In back-to-back presentations at dueling Gotham media conferences, Iger called the long-struggling Alphabet net’s push into profit “a watermark” and said he believes the “success is real, not flash in the pan.”
Iger said a decision earlier this year to hold back significant advertising inventory will pay big dividends starting in January when ABC starts selling ad packages that include spots on “Desperate Housewives” and other hit shows. He said about one third of the packages being sold for January-May will include spots on “Housewives.”
Asked if the burnished ABC could boost his odds of winning the top job at Disney, Iger shrugged and said, “I’m focused on performance.”
Iger is the only internal candidate the Disney board is considering to replace outgoing CEO Michael Eisner, who plans to retire in September 2006. Board hired a search firm to evaluate outside candidates and plans to name a successor this summer.
Iger said the decision — announced Tuesday — to move “Cars” from November 2005 to summer ’06 would not affect any potential discussions between the Pixar and Disney, whose lucrative partnership is set to end after “Cars” is released.
“Steve Jobs and Pixar noted the huge success of ‘Finding Nemo’ as a summer picture and said ‘Cars’ could be very well positioned as a summer release, and we agreed,” Iger said.
Disney’s first solo CGI pic, “Chicken Little,” will take the November slot, to be followed by a “rich pipeline of Disney-owned” CGI films, Iger said, interspersed with sequels of Pixar-Disney pictures.

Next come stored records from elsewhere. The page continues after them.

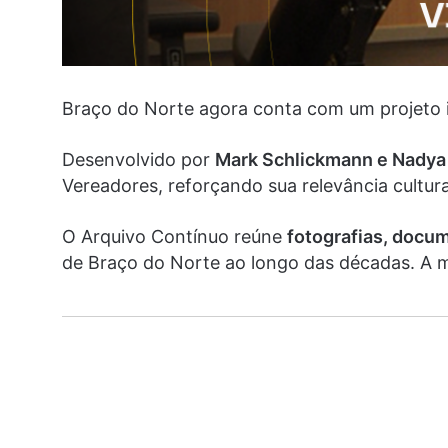
Braço do Norte agora conta com um projeto i
Desenvolvido por
Mark Schlickmann e Nadya
Vereadores, reforçando sua relevância cultura
O Arquivo Contínuo reúne
fotografias, docum
de Braço do Norte ao longo das décadas. A mi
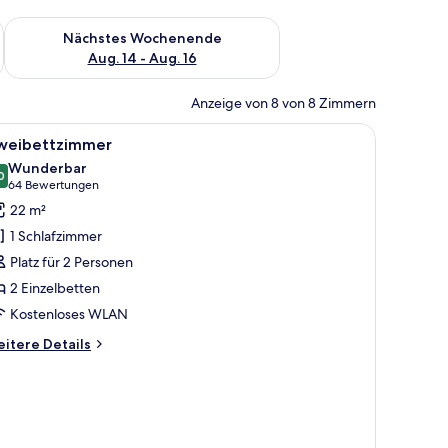
es Wochenende, Aug. 7 - Aug. 9.
Überprüfe die Verfügbarkeit für nächstes Wochenende, Aug. 1
Nächstes Wochenende
Aug. 14 - Aug. 16
Anzeige von 8 von 8 Zimmern
r, Bettwäsche
le
Ein Hotelzimmer mit Bett, Schreibtisch, Stuhl 
4
weibettzimmer
otos
Wunderbar
ür
0
9,0 von 10
(64
64 Bewertungen
weibettzimmer
Bewertungen)
22 m²
nzeigen
1 Schlafzimmer
Platz für 2 Personen
2 Einzelbetten
Kostenloses WLAN
itere
itere Details
tails
r
eibettzimmer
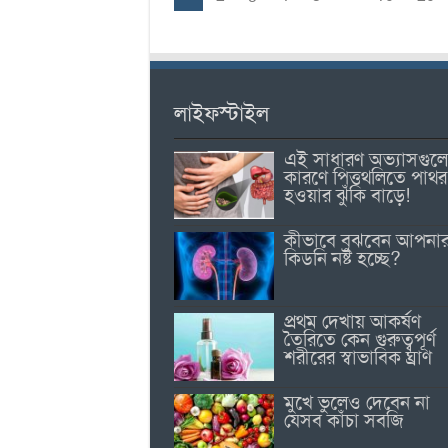
লাইফস্টাইল
এই সাধারণ অভ্যাসগুল
কারণে পিত্তথলিতে পাথর
হওয়ার ঝুঁকি বাড়ে!
কীভাবে বুঝবেন আপনা
কিডনি নষ্ট হচ্ছে?
প্রথম দেখায় আকর্ষণ
তৈরিতে কেন গুরুত্বপূর্ণ
শরীরের স্বাভাবিক ঘ্রাণ
মুখে ভুলেও দেবেন না
যেসব কাঁচা সবজি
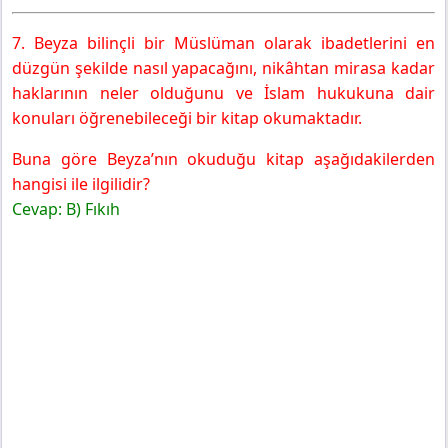
7. Beyza bilinçli bir Müslüman olarak ibadetlerini en
düzgün şekilde nasıl yapacağını, nikâhtan mirasa kadar
haklarının neler olduğunu ve İslam hukukuna dair
konuları öğrenebileceği bir kitap okumaktadır.
Buna göre Beyza’nın okuduğu kitap aşağıdakilerden
hangisi ile ilgilidir?
Cevap:
B) Fıkıh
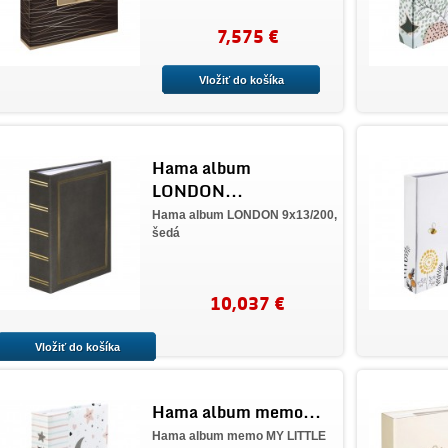
7,575 €
Vložiť do košíka
Hama album
LONDON...
Hama album LONDON 9x13/200,
šedá
10,037 €
Vložiť do košíka
Hama album memo...
Hama album memo MY LITTLE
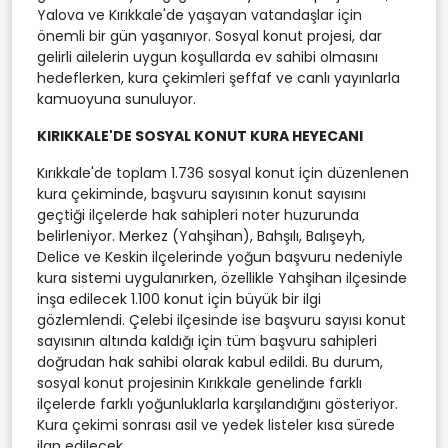
Yalova ve Kırıkkale'de yaşayan vatandaşlar için
önemli bir gün yaşanıyor. Sosyal konut projesi, dar
gelirli ailelerin uygun koşullarda ev sahibi olmasını
hedeflerken, kura çekimleri şeffaf ve canlı yayınlarla
kamuoyuna sunuluyor.
KIRIKKALE'DE SOSYAL KONUT KURA HEYECANI
Kırıkkale'de toplam 1.736 sosyal konut için düzenlenen
kura çekiminde, başvuru sayısının konut sayısını
geçtiği ilçelerde hak sahipleri noter huzurunda
belirleniyor. Merkez (Yahşihan), Bahşılı, Balışeyh,
Delice ve Keskin ilçelerinde yoğun başvuru nedeniyle
kura sistemi uygulanırken, özellikle Yahşihan ilçesinde
inşa edilecek 1.100 konut için büyük bir ilgi
gözlemlendi. Çelebi ilçesinde ise başvuru sayısı konut
sayısının altında kaldığı için tüm başvuru sahipleri
doğrudan hak sahibi olarak kabul edildi. Bu durum,
sosyal konut projesinin Kırıkkale genelinde farklı
ilçelerde farklı yoğunluklarla karşılandığını gösteriyor.
Kura çekimi sonrası asil ve yedek listeler kısa sürede
ilan edilecek.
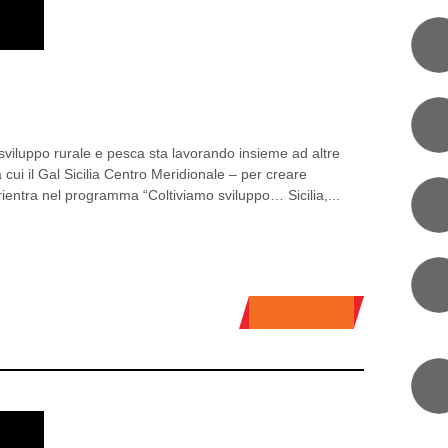
NIRE LE IMPRESE RURALI: AD
 sviluppo rurale e pesca sta lavorando insieme ad altre
a cui il Gal Sicilia Centro Meridionale – per creare
 rientra nel programma “Coltiviamo sviluppo… Sicilia,...
0 COMMENT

“We have a great desire and attraction to see that sequels are made to the movies we have released” with Pixar, Iger said, listing just about all of them. He said the Pixar library to date, which Disney will control even if the pact ends, will ensure a stream of sequels for the next decade.
Pixar can fund and participate in sequels “on terms that evoke the current contract,” Iger said. “We would hope they would step up and participate, as would be their right.”

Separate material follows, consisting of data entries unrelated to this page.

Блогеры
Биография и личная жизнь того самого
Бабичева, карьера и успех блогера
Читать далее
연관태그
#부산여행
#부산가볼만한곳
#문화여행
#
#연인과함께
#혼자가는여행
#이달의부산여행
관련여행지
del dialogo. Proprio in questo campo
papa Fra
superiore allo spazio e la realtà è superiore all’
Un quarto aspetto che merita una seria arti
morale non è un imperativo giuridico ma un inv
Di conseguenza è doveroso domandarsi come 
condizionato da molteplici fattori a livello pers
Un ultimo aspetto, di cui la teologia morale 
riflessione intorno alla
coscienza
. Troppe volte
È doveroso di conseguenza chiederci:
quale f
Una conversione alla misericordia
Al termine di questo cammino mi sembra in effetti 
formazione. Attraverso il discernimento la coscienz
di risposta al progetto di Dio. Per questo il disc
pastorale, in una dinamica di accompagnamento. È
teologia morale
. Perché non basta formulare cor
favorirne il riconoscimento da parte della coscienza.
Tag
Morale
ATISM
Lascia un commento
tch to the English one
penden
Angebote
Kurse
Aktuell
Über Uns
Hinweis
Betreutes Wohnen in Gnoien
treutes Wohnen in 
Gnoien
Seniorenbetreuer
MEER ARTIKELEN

As for subsid Miramax, Iger said Disney is in discussions with founders Bob and Harvey Weinstein about their future at the company.
“It remains to be seen how it will conclude,” he said, calling the brothers “talented individuals” and the relationship “fruitful.”
Disney’s current contract with the Weinsteins expires next September.
Iger reaffirmed that the film studio will now focus more on Disney-branded live-action pics like box office hit “National Treasure” — and “moderate investment in non-Disney live action.”
He cited two more “Pirates of the Caribbean” pics coming up, plus “The Shaggy Dog,” “Herbie: Fully Loaded” and “The Chronicles of Narnia: The Lion, the Witch & the Wardrobe.”
There are seven books in the beloved C.S. Lewis series. “We’re not saying all seven will be made, but we think we have a franchise that has ‘Lord of the Rings’ or ‘Harry Potter’ potential,” he said.
In response to a question, Iger noted that movie merchandising has been dwindling industrywide over the past five to eight years. He said Disney’s solution has been “managing the characters across our businesses — I’m not talking about synergy.”
He said “The Incredibles,” for instance, “can easily be a TV series, with lots of opportunities in terms of videogames, toys and theme parks.”
Iger said Disney is committed to growing its games business, an industry that is now red-hot, and indicated acquisitions are possible.
Queried on News Corp.’s musings about launching a new sports channel to compete with Disney juggernaut ESPN, Iger said: “We know Fox is interested in sports …We don’t take anything lightly. Who needs competition? A loss of any customer is a loss of a customer.” He called ESPN “a strong brand to grow and protect.”